# FOG's wanted



## hardcz (Aug 1, 2007)

Looking for any FOGs, with a join date prior to 2011, that would like to welcome a newbie to puff.


----------



## chris1360 (Mar 15, 2012)

Kevin (Kapathy) the newest FOG, sign his a$$ up!


----------



## NomoMoMo (Feb 19, 2012)

Hmmm....

First you ask for friends, then you ask for a FOG...I don't like we're this is going...

I've subscribed. op2:


----------



## socalocmatt (Dec 22, 2010)

Just cuz I joined just prior to '11 doesn't make me an "FOG". 



But I'm in!


----------



## max gas (Apr 11, 2011)

What the heck are you up to Dan? Consider this guy subscribed.

opcorn:


----------



## meatcake (Mar 3, 2012)

hmm....I see the game is afoot.


----------



## tatubom1 (Jan 10, 2010)

What will come of this? opcorn: Cant wait to see what will come.


----------



## Vicini (Oct 10, 2010)

I'm down for killing a noob


----------



## Eleigh (Jun 8, 2012)

Oh wow, please make sure to label the results of this clearly in the subject line! I really want to see what ou guys are up to!

Go get em!


----------



## Packerjh (Nov 29, 2009)

You are truly a diabolical BOTL! Downright evil in fact...this should be fun to watch


----------



## hardcz (Aug 1, 2007)

I'll be away this weekend, will check Sunday for PM's and this thread for those that want to... have some fun.

Next week will be great.


----------



## kapathy (Nov 20, 2010)

apparently i am already signed up0 thanks chris.


----------



## cigargirlie (Jul 18, 2012)

Vicini said:


> I'm down for killing a noob


Hey now you FOGs, I will have to alert the others... Killer Hello Kitty scares the bejesus out of me!!


----------



## piperdown (Jul 19, 2009)

Hmmmm, I'm not a FOG either as Matt says but....I haven't bombed anyone lately...so...
I'm up for it!!


----------



## hardcz (Aug 1, 2007)

:hat:

messages sent


----------



## lostdog13 (Jan 16, 2012)

not sure exactly where this is going, but ready to find out....subscribed


----------



## Desertlifter (Feb 22, 2011)

Oh what now....

Good thing I'm not a newbie.


----------



## Quietville (Sep 12, 2011)

Dude, Dan... Are you okay? You seem kinda upset.


----------



## piperdown (Jul 19, 2009)

Bomb sent........


----------



## chris1360 (Mar 15, 2012)

piperdown said:


> Hmmmm, I'm not a FOG either as Matt says but....I haven't bombed anyone lately...so...
> I'm up for it!!


Ummm... Hello???? Yes you are a FOG!!!!oke:


kapathy said:


> apparently i am already signed up0 thanks chris.


Your welcome Bro! Anytime! :bitchslap:ound::banana:


----------



## piperdown (Jul 19, 2009)

chris1360 said:


> Ummm... Hello???? Yes you are a FOG!!!!oke:
> 
> Your welcome Bro! Anytime! :bitchslap:ound::banana:


Am not a FOG, I'm a FOGIT.


----------



## Vicini (Oct 10, 2010)

I'm not an FOG but it's an excuse to send a bomb

94xx 5036 9xx0 0092 6xx6 62


----------



## Cigar Man Andy (Aug 13, 2008)

Dataset excerpt:
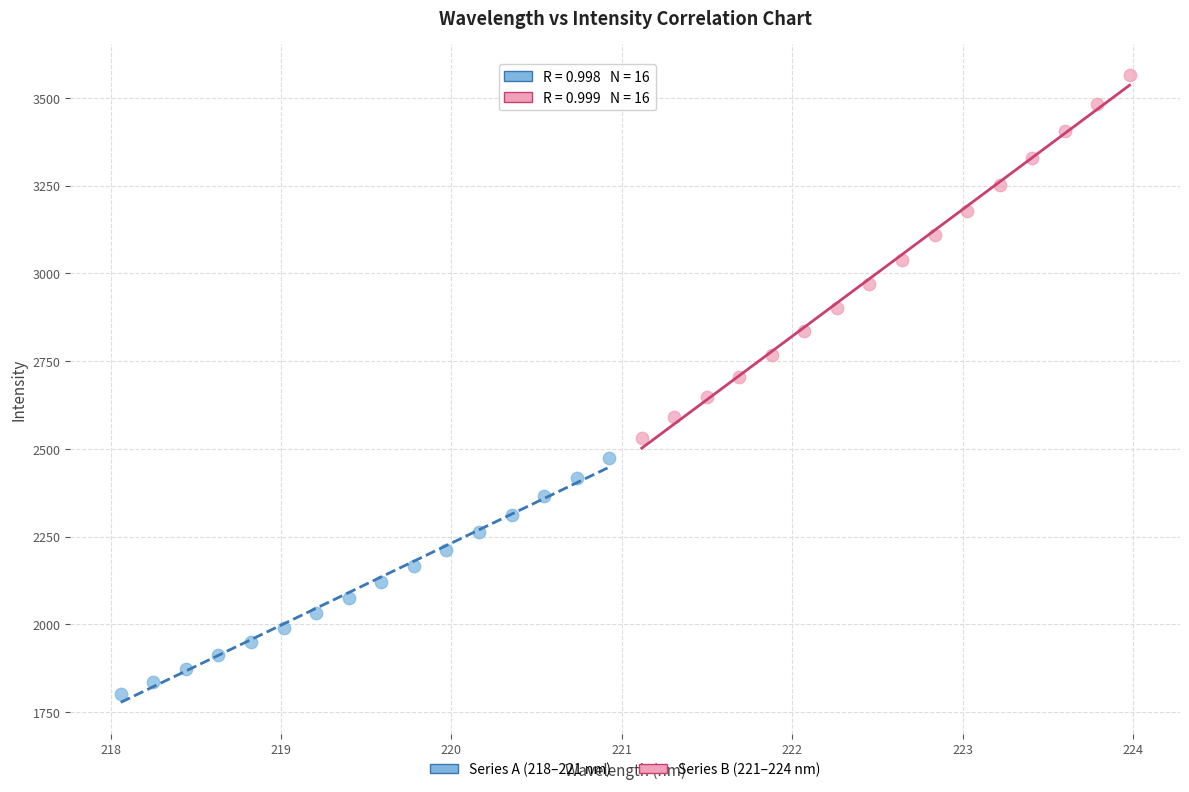

Which series has the widest spread of Y values?

Series B (221–224 nm)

Task item A:
Answer these about the FOG thread, one per line:
(i) Before what year does hardcz want the FOGs' join date to fall?
(ii) Whom does chris1360 name as the newest FOG?
(iii) What does piperdown call himself in place of a FOG?
Task item B:
Please duplicate the FOG thread between "## NomoMoMo (Feb" and "(Dec 22, 2010)", inclusive.
Task item C:
Name every poster in the FOG thread whose post heading carries a 2012 date.

Solution A:
(i) 2011
(ii) Kevin (Kapathy)
(iii) A FOGIT

Solution B:
## NomoMoMo (Feb 19, 2012)

Hmmm....

First you ask for friends, then you ask for a FOG...I don't like we're this is going...

I've subscribed. op2:


----------



## socalocmatt (Dec 22, 2010)

Solution C:
chris1360
NomoMoMo
meatcake
Eleigh
cigargirlie
lostdog13